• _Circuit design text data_
◆ ◆ ◆ ◆

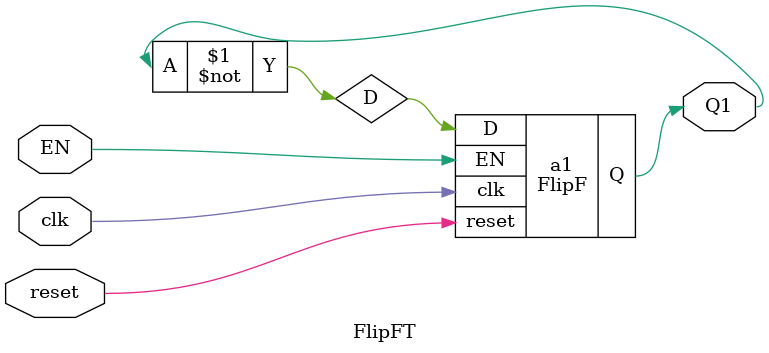
<source format=v>
module FlipF(input wire clk, reset, EN,
            input wire D,
            output reg Q);

always @ (posedge clk or posedge reset)begin
  if (reset) begin
      Q <= 1'b0;
      end
  else if (EN) begin
      Q <= D;
      end
  end

endmodule


module FlipFT(input wire clk, reset, EN,
              output wire Q1);

    wire D;
    not (D, Q1);
    FlipF  a1(clk, reset, EN, D, Q1);

endmodule

</source>
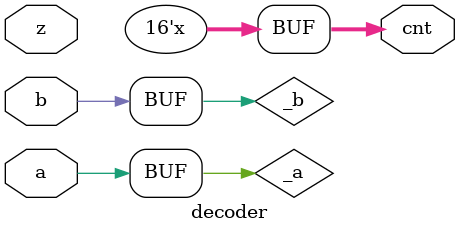
<source format=v>
module decoder(output [15:0] cnt, input a, input b, input z);
    reg [15:0] cnt = 0;
    reg forward = 0;// Current direction, used when a step is skipped
    reg _a = 0;     // Previous state of a phase
    reg _b = 0;     // Previous state of b phase
    reg achange, bchange;

    always @(a or b) begin
        // Not sure this is the best way to reuse expressions
        achange = a ^ _a;
        bchange = b ^ _b;
        if (achange & bchange) begin
            // Rotation too quick: one step skipped
            cnt <= forward ? cnt + 2 : cnt - 2;
        end else if (achange | bchange) begin
            // Normal rotation
            forward = b ^ _a;
            cnt <= forward ? cnt + 1 : cnt - 1;
        end
        _a <= a;
        _b <= b;
    end

    always @(posedge z) begin
        cnt <= 0;
    end
endmodule

</source>
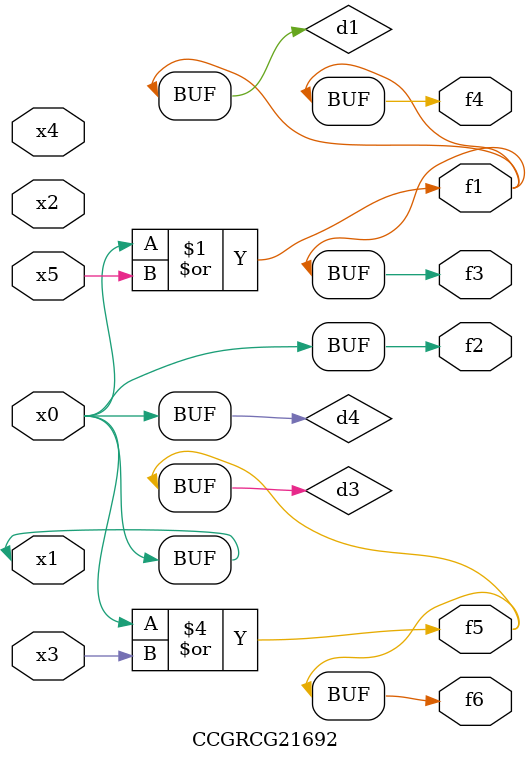
<source format=v>
module CCGRCG21692(
	input x0, x1, x2, x3, x4, x5,
	output f1, f2, f3, f4, f5, f6
);

	wire d1, d2, d3, d4;

	or (d1, x0, x5);
	xnor (d2, x1, x4);
	or (d3, x0, x3);
	buf (d4, x0, x1);
	assign f1 = d1;
	assign f2 = d4;
	assign f3 = d1;
	assign f4 = d1;
	assign f5 = d3;
	assign f6 = d3;
endmodule

</source>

◆ ◆ ◆ ◆

Look through the entries above. Copy out every line holding the word "skipped".

    reg forward = 0;// Current direction, used when a step is skipped
            // Rotation too quick: one step skipped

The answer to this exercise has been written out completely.